Maybe it was the fact that she spent her formative years in Germany, while I spent most of mine in Jamaica and America’s South, but my mother and I have always disagreed about a fundamental thing when it comes to the weather. For her, she wants the sun. It doesn’t matter if it’s bitter cold and dry; if the sun’s out, she’s fine. I’d rather it was warm. Don’t care if there’s a drizzle or humidity or whatever.
It turns out, when we were disagreeing about these things, we were really talking about pitching. Mostly because life is pitching and pitching is life.
But also because the temperature, and the temperature alone, does not tell the story of pitching in the cold. It’ll make sense, just stick with it.
Jose Fernandez pitched in the cold in New York this year. He struck out five and walked three — this, a game after striking out 13 and walking one at home in sunny Miami. “I couldn’t feel anything,” he said when I spoke with him a couple weeks later in San Francisco. “I couldn’t feel the ball for the first couple of innings.” Jeff Samardzija agreed about cold-weather pitching: “The ball is a pool cue, it’s hard as a rock.”
So it’s no surprise to hear pitchers talk about their fingers in the cold. Red Sox reliever Tommy Layne told our David Laurila that “The biggest problem is that you lose feeling on the tips of your fingers,” and even if you do things to warm them up, “by the time you get out there it’s a moot point. They’re cold again. Anything below 40 degrees, you start to get that numbness in your fingers. You have to really be in your mechanics to make sure that everything is in line, in order to throw strikes.” John Axford, long-time Canadian and short-time Athletic, said that “In cold weather, my focus has been on keeping my hand warm if I could.”

**RECORDED INFORMATION**
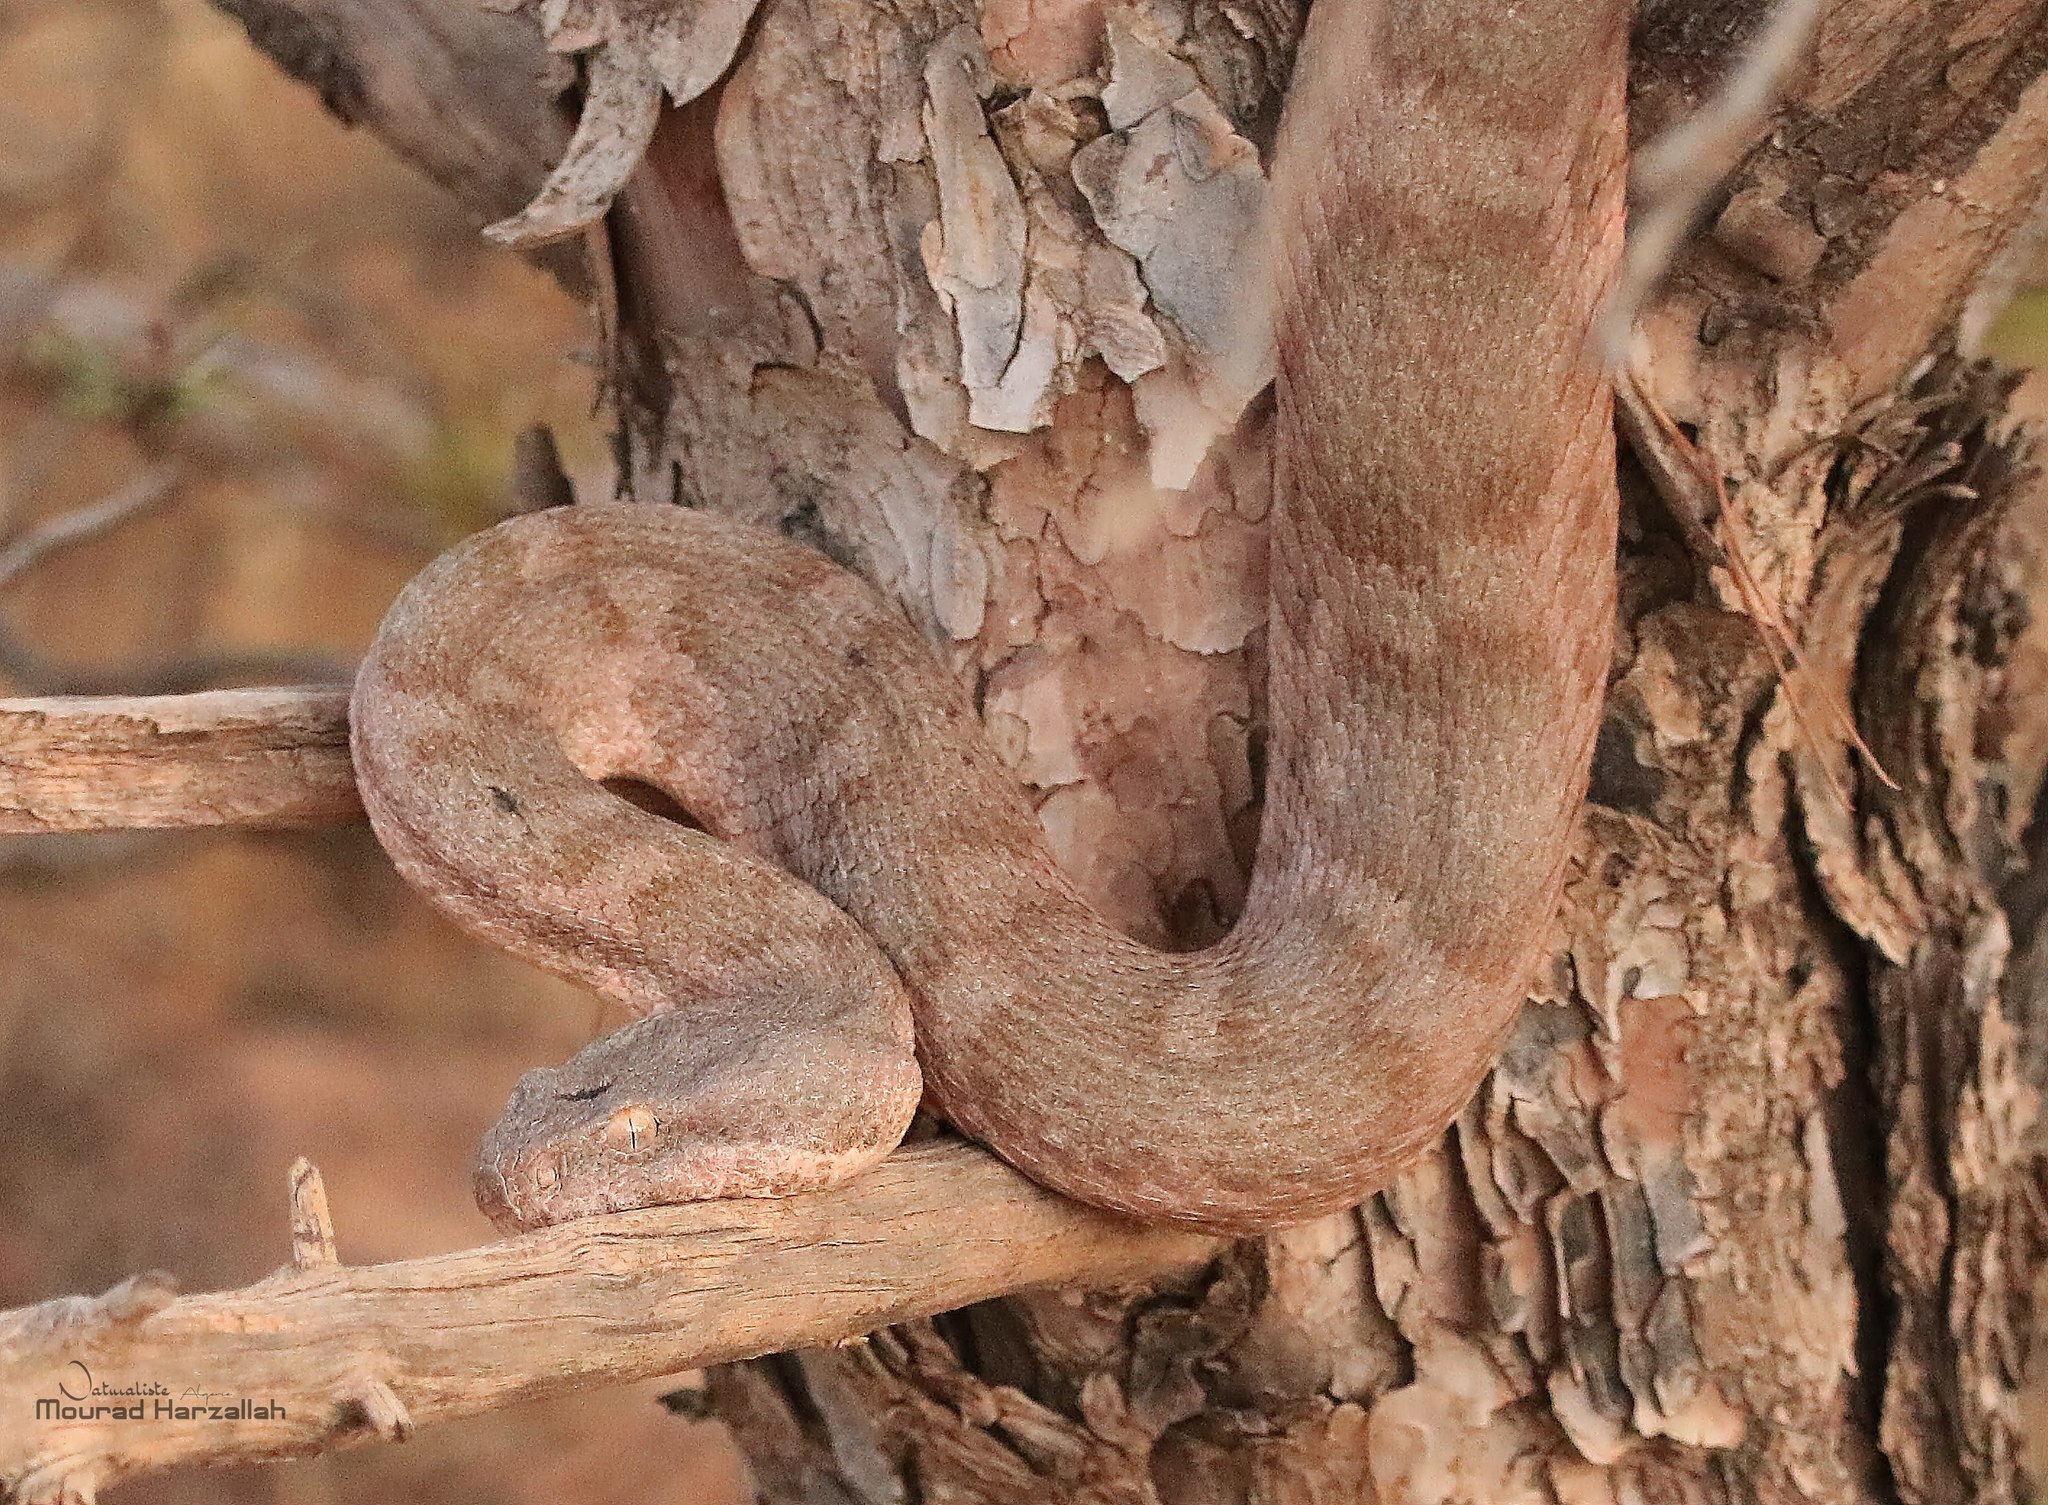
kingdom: Animalia
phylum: Chordata
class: Squamata
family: Viperidae
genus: Daboia
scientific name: Daboia mauritanica
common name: Moorish viper
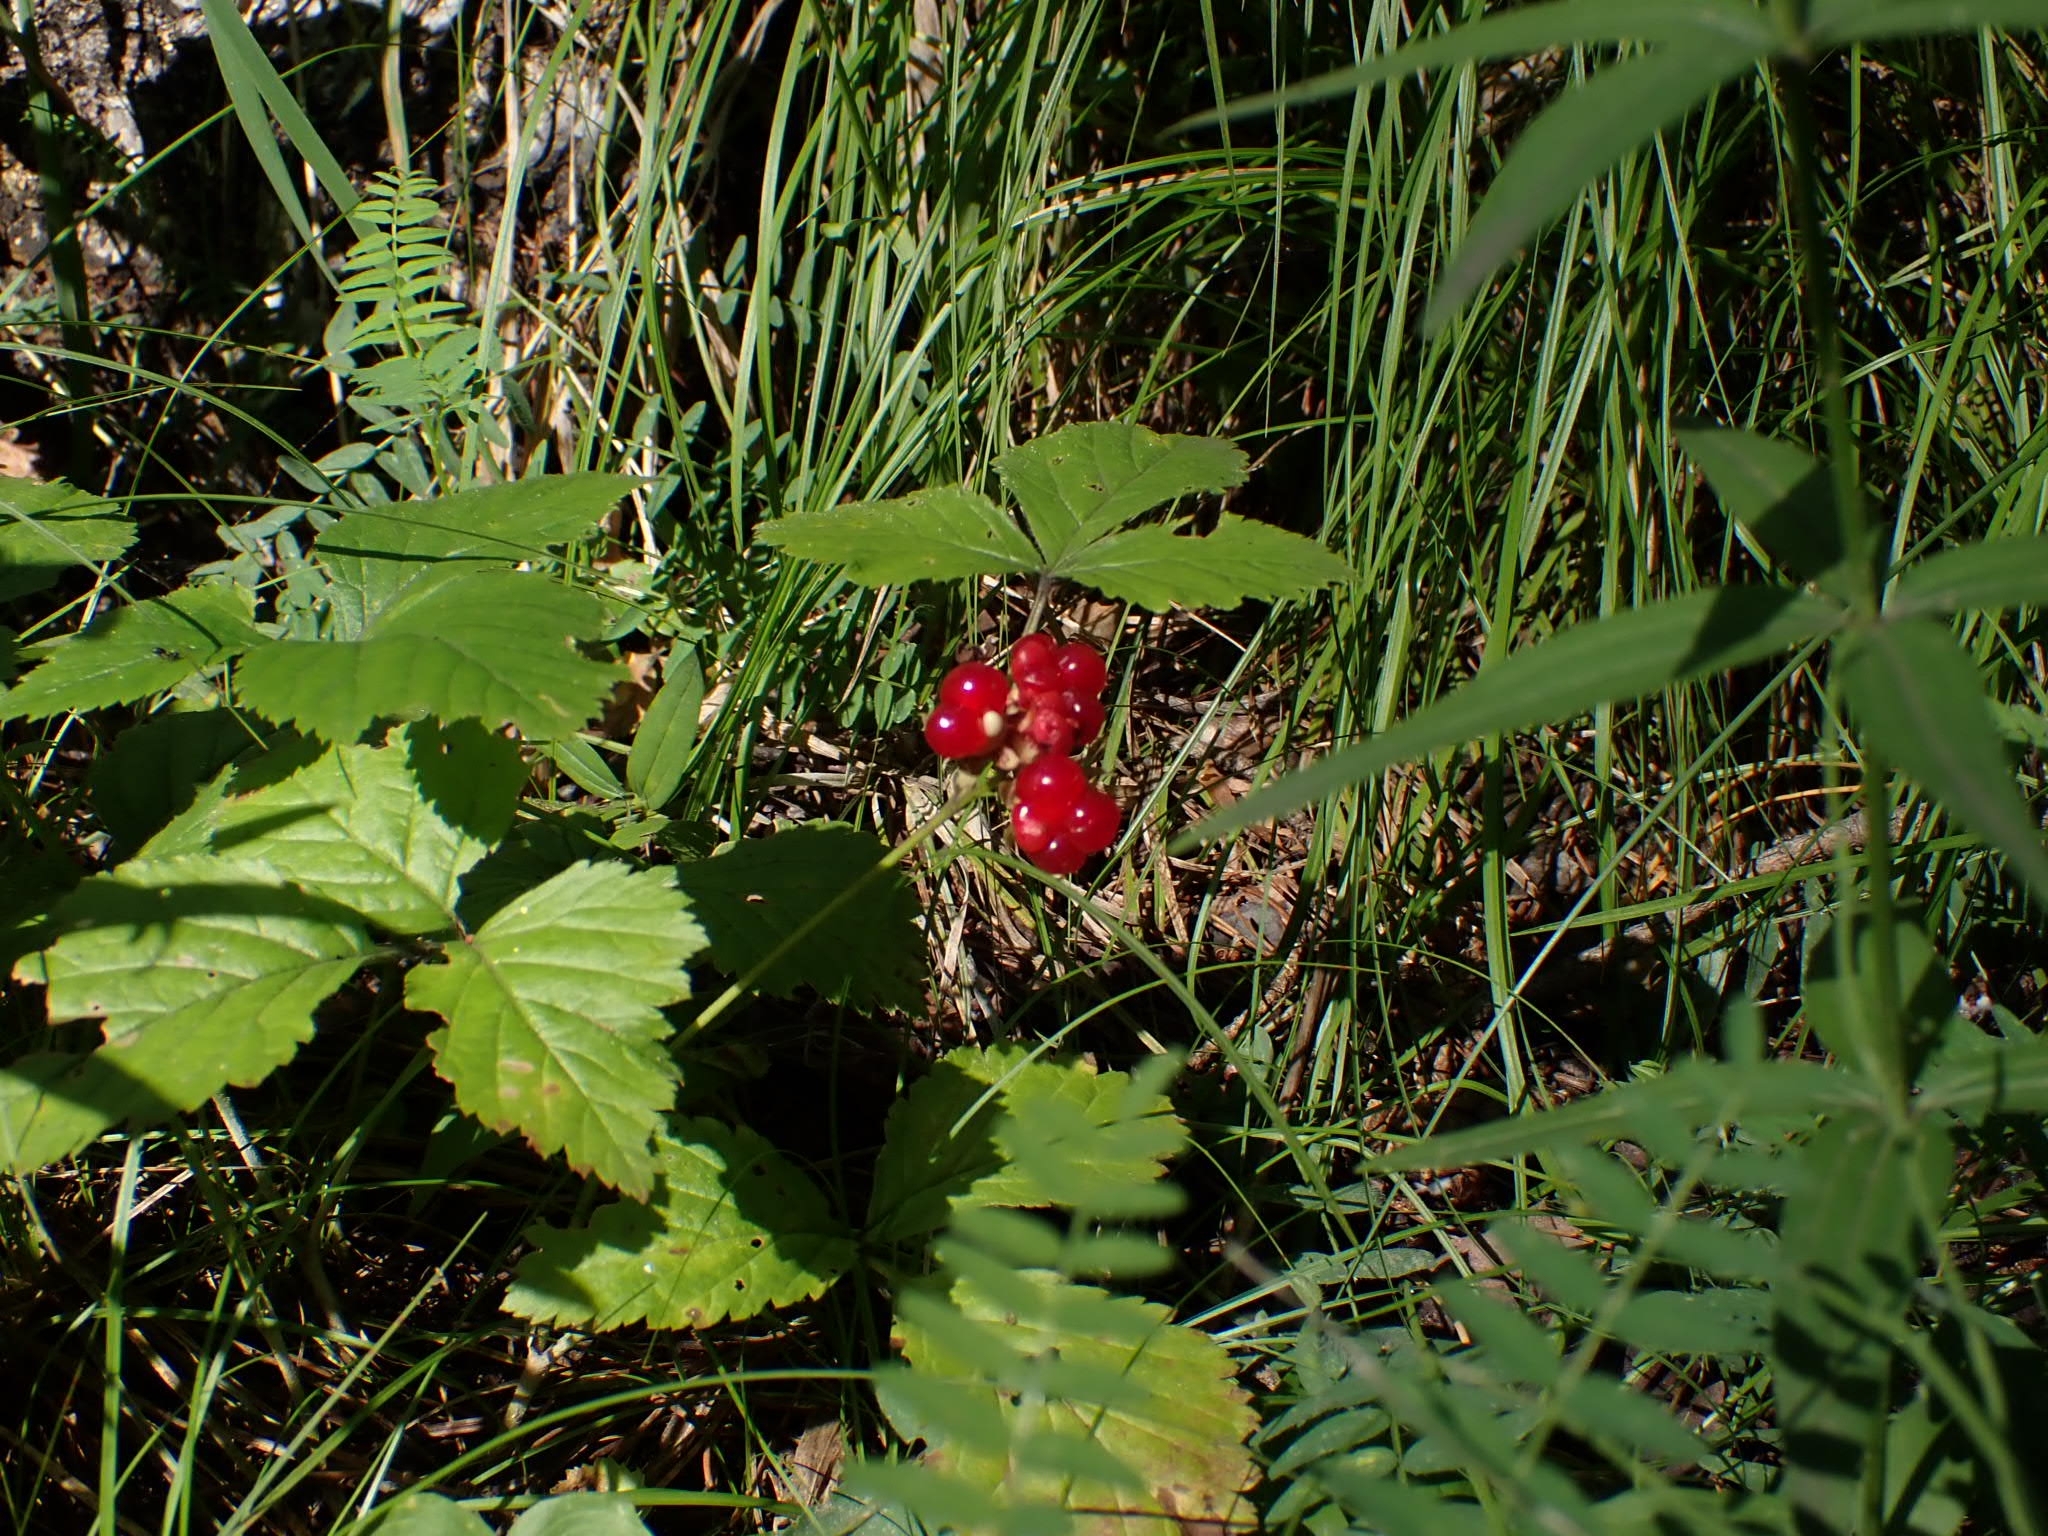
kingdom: Plantae
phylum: Tracheophyta
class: Magnoliopsida
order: Rosales
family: Rosaceae
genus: Rubus
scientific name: Rubus saxatilis
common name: Stone bramble
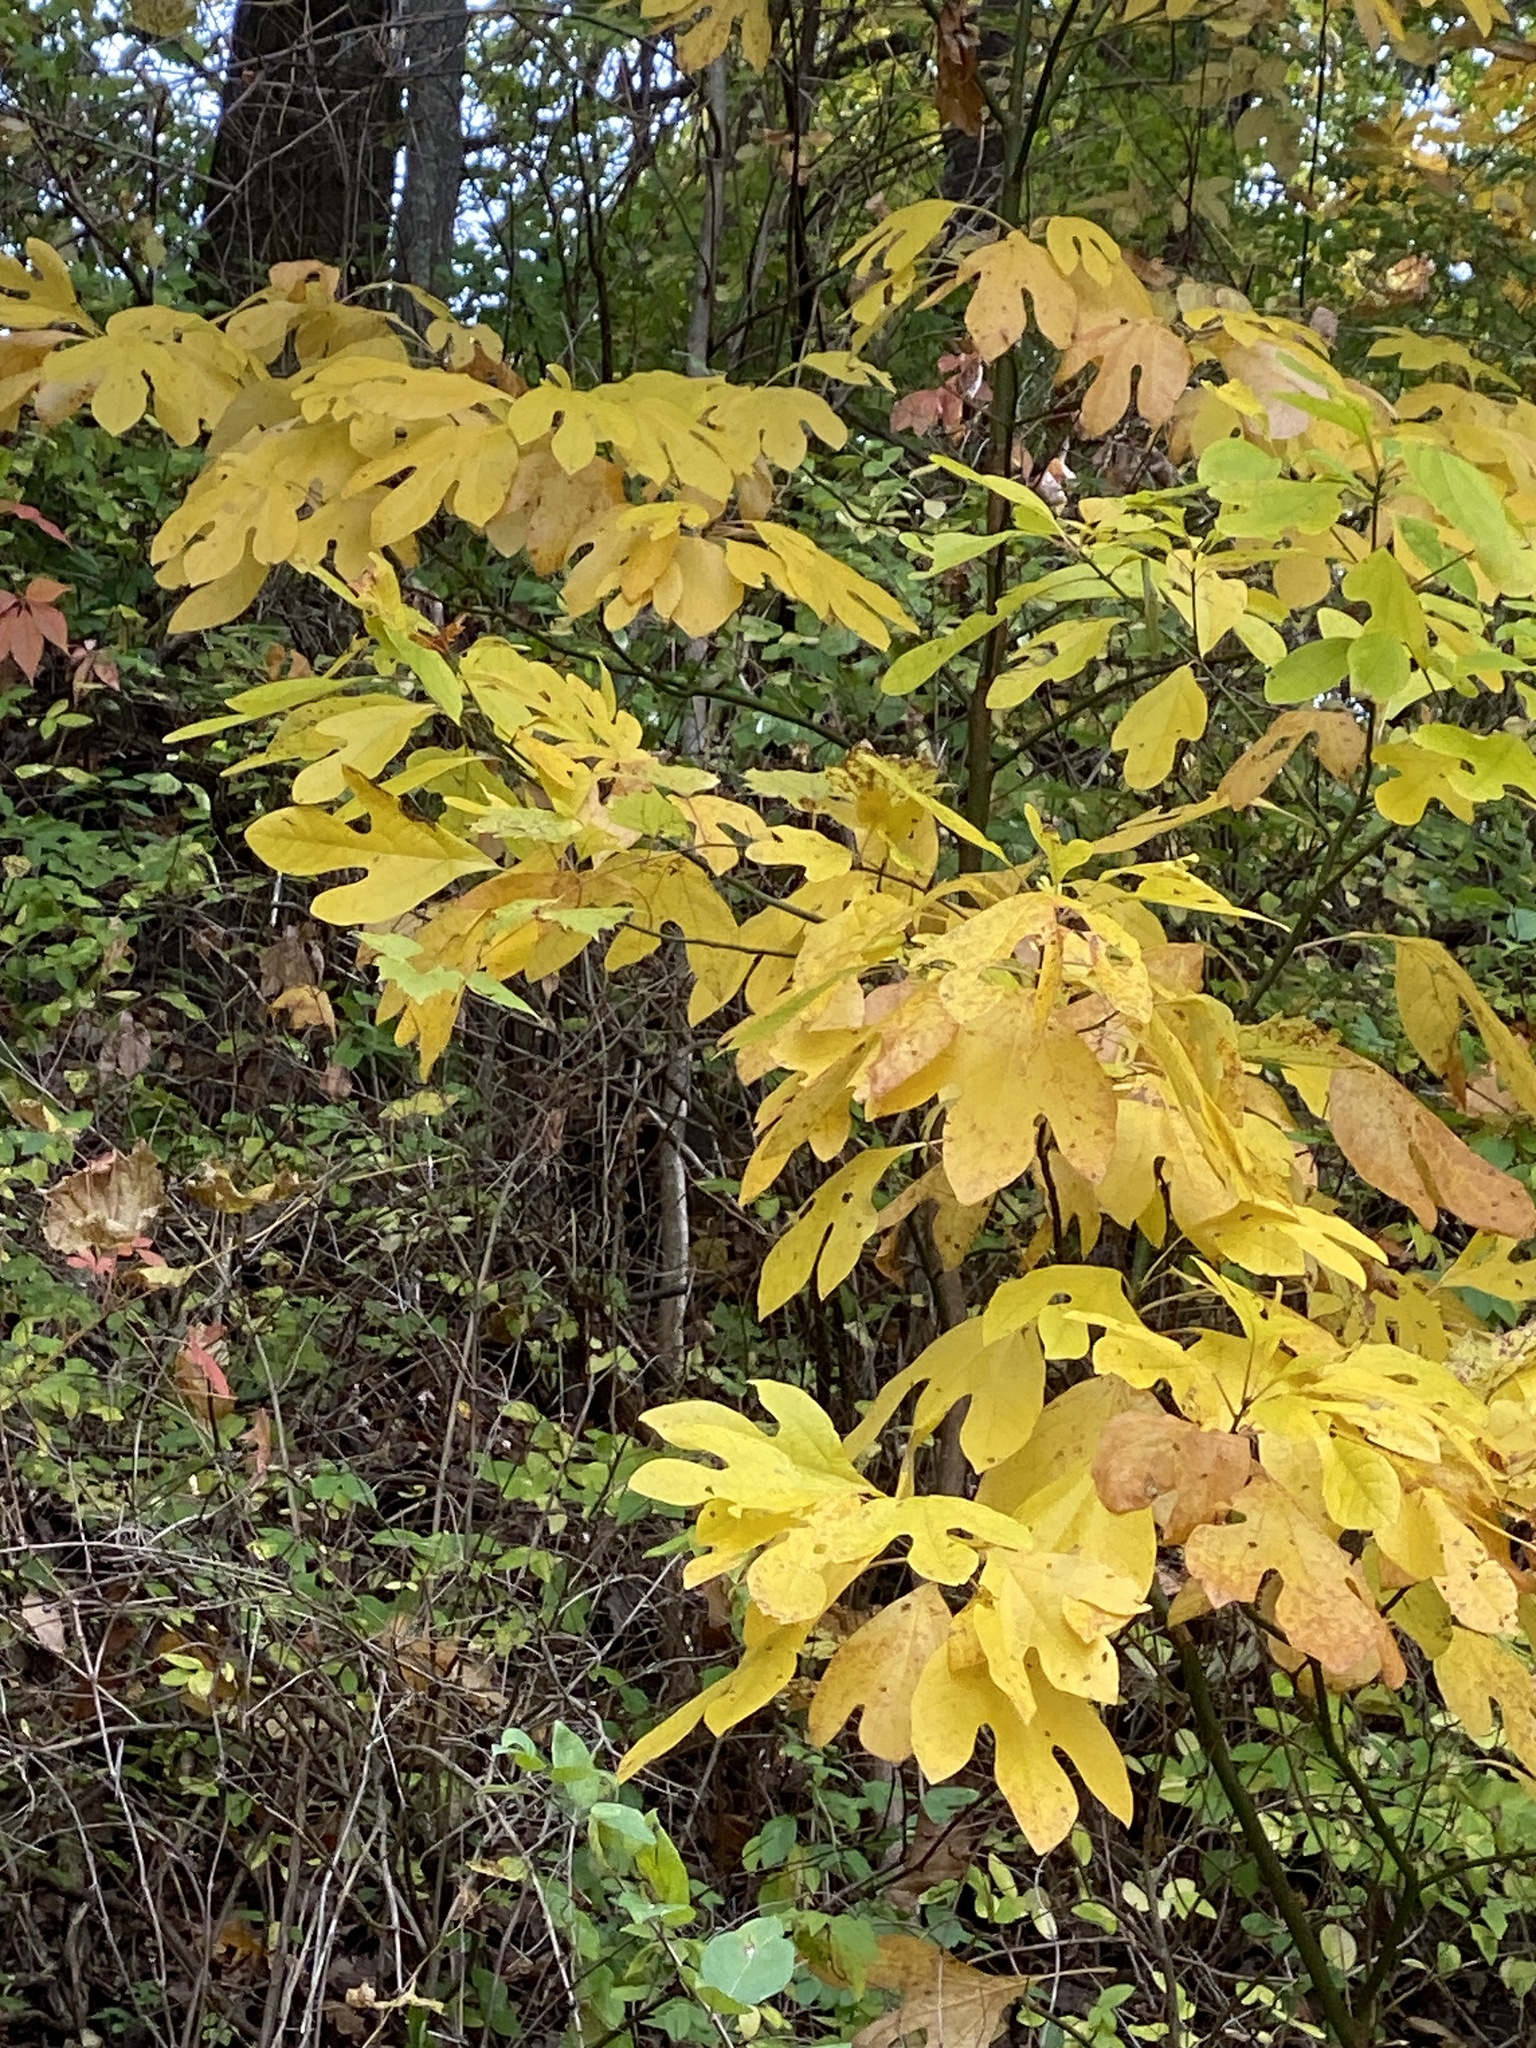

**PROBLEMS TO SOLVE**
A – Rewrite the article on pitching in the cold from "Maybe it was" to "humidity or whatever.", replacing "Jamaica" with "Puerto Rico".
B – Write the next part of the article on pitching in the cold, starting after its final sentence.
The records are separate material with no connection to the article.

**ANSWER LIST**
A –
Maybe it was the fact that she spent her formative years in Germany, while I spent most of mine in Puerto Rico and America’s South, but my mother and I have always disagreed about a fundamental thing when it comes to the weather. For her, she wants the sun. It doesn’t matter if it’s bitter cold and dry; if the sun’s out, she’s fine. I’d rather it was warm. Don’t care if there’s a drizzle or humidity or whatever.

B –
For all that talk about the fingers, you’d think certain pitch types might suffer more than most. People say the changeup is a feel pitch, but recently Zack Greinke and others have admitted that breaking balls require the most feel. And so, maybe the slider is the pitch most affected by the cold. Fernandez agreed — “I’ve noticed you have a little more trouble throwing a tight breaking ball,” he said — and others have concurred, too, like Layne and Danny Farquhar of the Rays as well.
By whiff rates, they’re right.
|Pitch Type||Hot swSTR%||Cold swSTR%||Difference|
But we’re not done yet, because the reason behind these whiff rates is not completely obvious. We can blame the fingers, perhaps, but why is the cutter affected so much less? The negative difference for the knuckle curve may just be a product of sample size, but why is that breaking ball on the other side of the list? What’s the hitter’s role in this?
So you ask pitchers a little more about what they do to stay warm. Pocket warmers in every pocket, joked Matt Shoemaker. Hot breath on the finger tips. Shaking the arms to keep the blood flowing. Even just running. “I like to be sweaty even before I pick up a ball,” said Coloradan Kevin Gausman to Laurila. “I’ll maybe run for an extra 10 minutes than usual. I’ll do stuff inside. Little things to get my body ready.”
But if you think that sweat is just about getting nice and warm, listen again. Some of it is just about getting loose, yes. Muscles take longer to get warm in cold weather. “In really cold weather, it seems like you need about 15 to 20 pitches to really start feeling loose,” said the Rays’ Farquhar. “Sitting around is not a good thing. You have to keep your body moving. Talking to Dana [Eveland] last night, he got cold in the dugout between innings and his first pitch, he plunked Jackie Bradley Jr. He said the eight pitches from the mound weren’t enough for him to get loose.”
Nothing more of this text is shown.